Nvidia ALSO today announced the expansion of its Nvidia Certified Systems program, which designates leading partner systems as ready for AI and accelerated computing, enabling customers to simply deploy these platforms from the info center to the sting.
Two latest certification types at the moment are included: Nvidia-certified Spectrum-X Ready systems for AI in the info center and Nvidia-certified IGX systems for AI at the sting. Each Nvidia-certified system undergoes rigorous testing and is validated to deliver enterprise-grade performance, manageability, security, and scalability for Nvidia AI.
Enterprise software workloads, including generative AI applications, built with Nvidia NIM (Nvidia Inference Microservices). The systems provide a trusted approach to design and implement efficient, reliable infrastructure.
The world's first Ethernet fabric designed for AI, the Nvidia Spectrum-X AI Ethernet platform combines the Nvidia Spectrum-4 SN5000 Ethernet switch series, Nvidia BlueField-3 SuperNICs, and network acceleration software to deliver 1.6x the AI network performance in comparison with traditional Ethernet fabrics.
Nvidia-certified Spectrum-X Ready servers function constructing blocks for high-performance AI compute clusters, supporting the powerful Nvidia Hopper architecture and Nvidia L40S GPUs.
Nvidia certified IGX systems
Nvidia IGX Orin is an enterprise-ready AI platform for industrial edge and medical applications that features industrial-grade hardware, a production-grade software stack, and long-term enterprise support.
It includes the most recent device security, distant provisioning and management technologies, and built-in extensions to deliver powerful AI and proactive security for real-time, low-latency applications in areas corresponding to medical diagnostics, manufacturing, industrial robotics, agriculture, and more.

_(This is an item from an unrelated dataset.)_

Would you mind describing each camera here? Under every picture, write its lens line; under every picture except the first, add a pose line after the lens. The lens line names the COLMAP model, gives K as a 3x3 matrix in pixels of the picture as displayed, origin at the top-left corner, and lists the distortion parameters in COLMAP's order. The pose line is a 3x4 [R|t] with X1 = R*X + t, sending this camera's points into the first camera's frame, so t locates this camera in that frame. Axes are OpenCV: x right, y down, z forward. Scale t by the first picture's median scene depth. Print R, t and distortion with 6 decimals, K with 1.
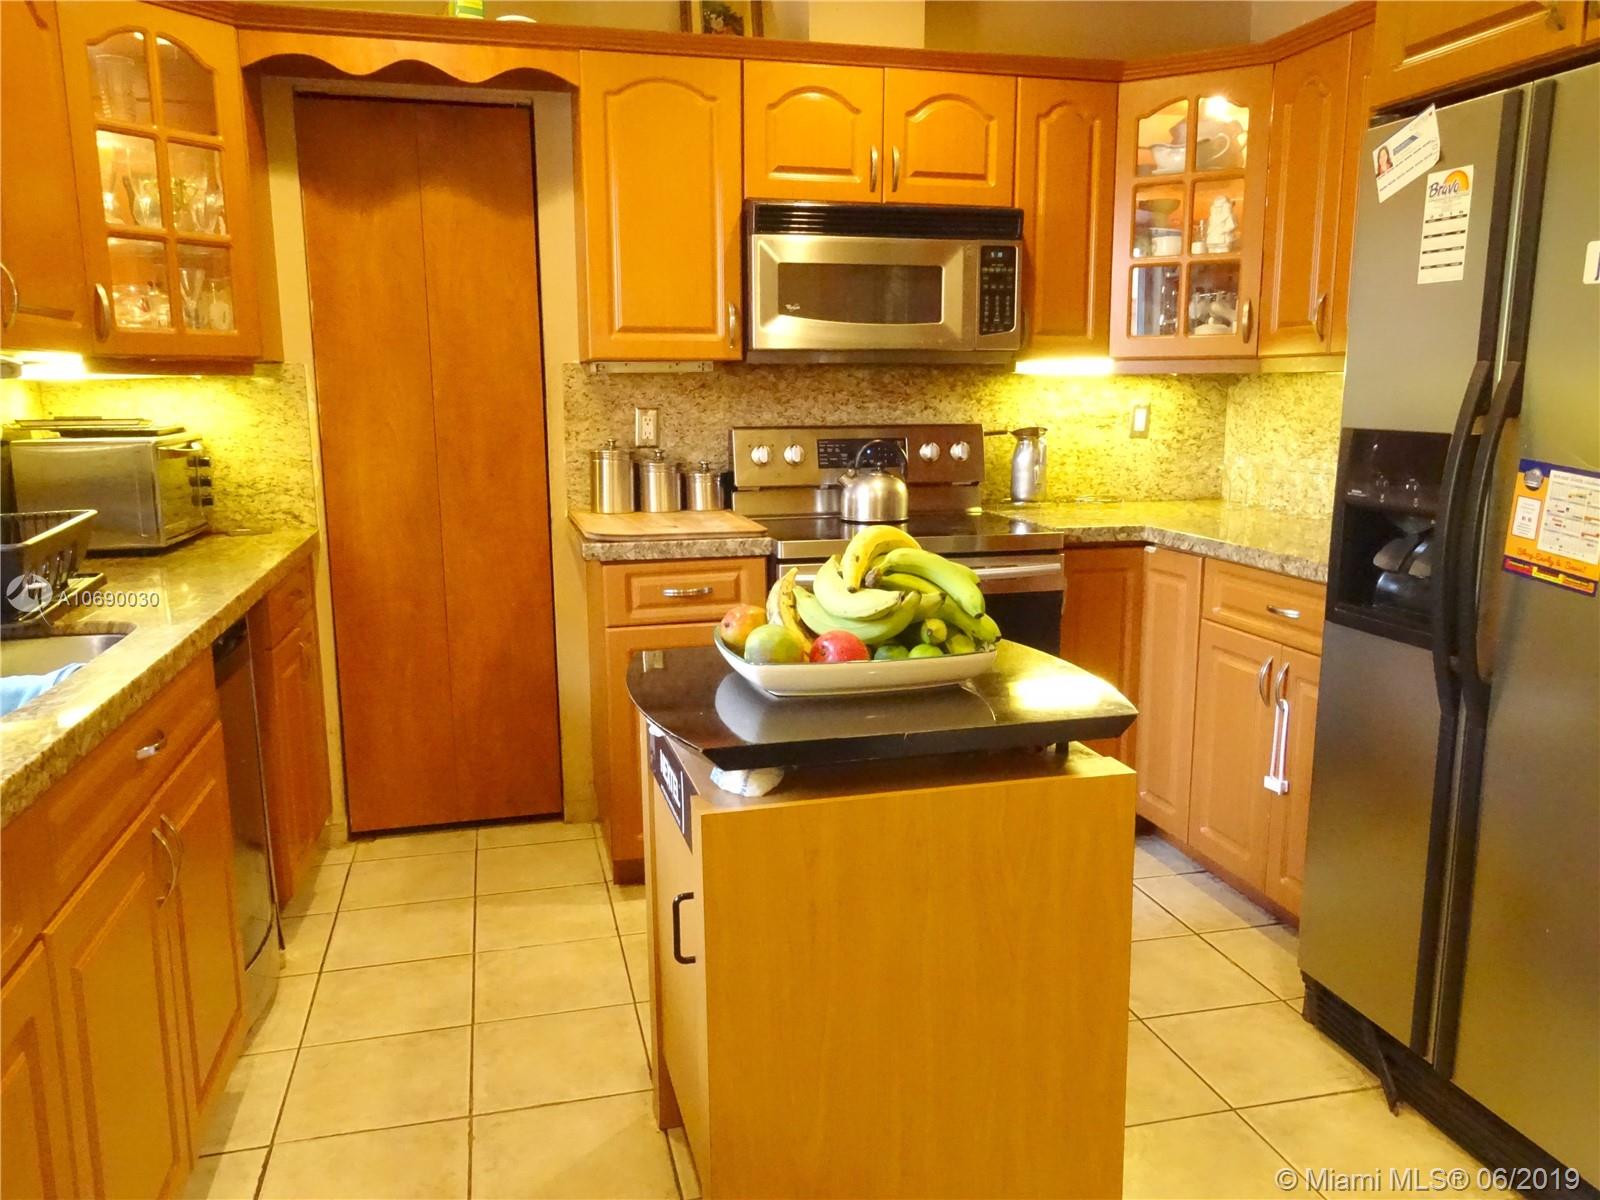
lens RADIAL K [[1231.7, 0, 794.1], [0, 1231.7, 589.4], [0, 0, 1]] dist [0.008540, 0.006942]
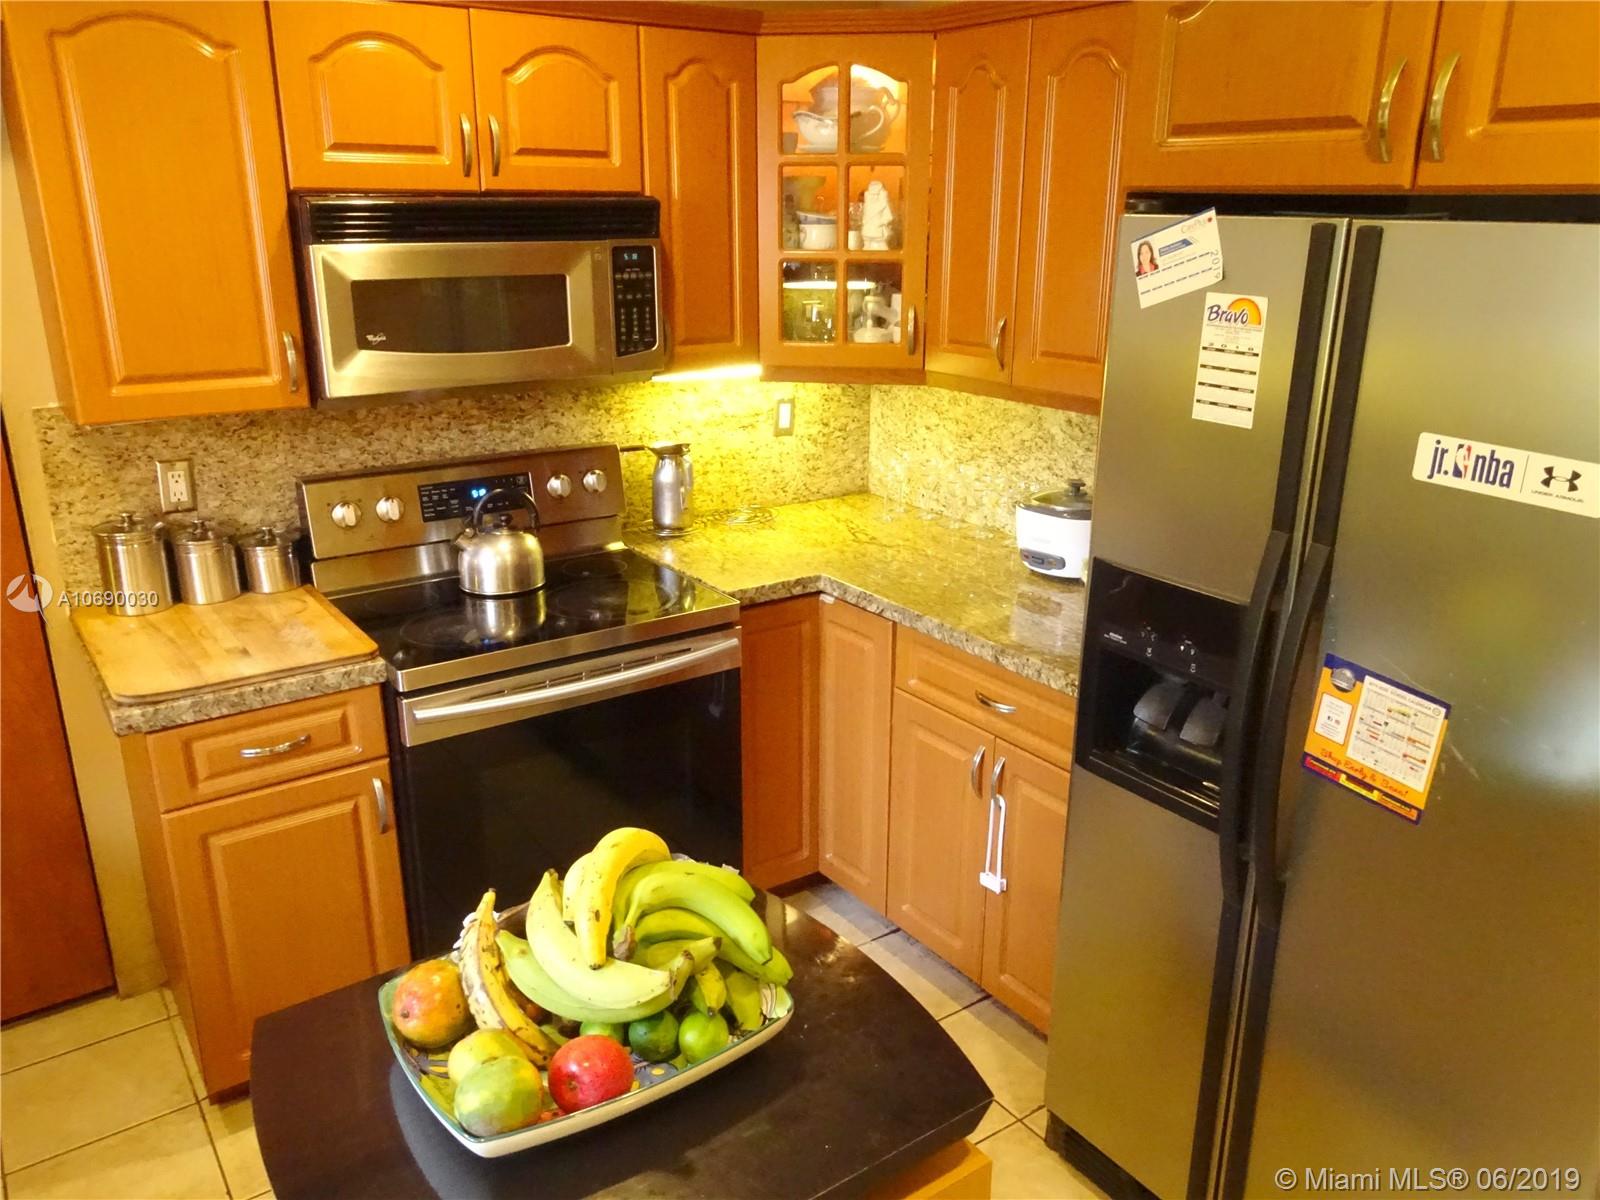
lens RADIAL K [[1231.7, 0, 797.1], [0, 1231.7, 588.3], [0, 0, 1]] dist [0.008540, 0.006942]
pose [[0.932515, -0.104288, 0.345746, -0.037891], [0.054830, 0.987182, 0.149883, -0.177252], [-0.356945, -0.120811, 0.926280, 0.189505]]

The most significant partners of the Nvidia ecosystem will receive the brand new certifications. Asus, Dell Technologies, Gigabyte, Hewlett Packard Enterprise, Ingrasys, Lenovo, QCT and Supermicro will soon offer the certified systems.
And certified IGX systems will soon be available from Adlink, Advantech, Aetina, Ahead, Cosmo Intelligent Medical Devices (a division of Cosmo Pharmaceuticals), Dedicated Computing, Leadtek, Onyx and Yuan.
Nvidia also said that deploying generative AI within the enterprise will likely be easier than ever. Nvidia NIM, a set of generative AI inference microservices, will work with KServe, an open-source software that automates the deployment of AI models at the size of a cloud computing application.
The combination ensures that generative AI may be deployed like several other large enterprise application. In addition, NIM is deployed across platforms from dozens of firms corresponding to Canonical, Nutanix and
Red hat.
Integrating NIM into KServe extends Nvidia's technologies to the open source community, ecosystem partners, and customers. Through NIM, they’ll all access the facility, support, and security of the Nvidia AI Enterprise software platform with an API call—the push button of recent programming.
Meanwhile, Huang said Meta Llama 3, Meta's freely available, cutting-edge large language model – trained and optimized with accelerated computing from Nvidia – is dramatically improving workflows in healthcare and life sciences and helping deliver applications designed to enhance patients' lives.
Now available as a downloadable Nvidia NIM inference microservice at ai.nvidia.com, Llama 3 enables developers, researchers, and healthcare firms to responsibly innovate across a wide selection of applications. The NIM has a typical application programming interface that may be deployed anywhere.
For use cases starting from surgical planning and digital assistants to drug discovery and clinical trial optimization, Llama 3 enables developers to simply deploy optimized generative AI models for copilots, chatbots, and more.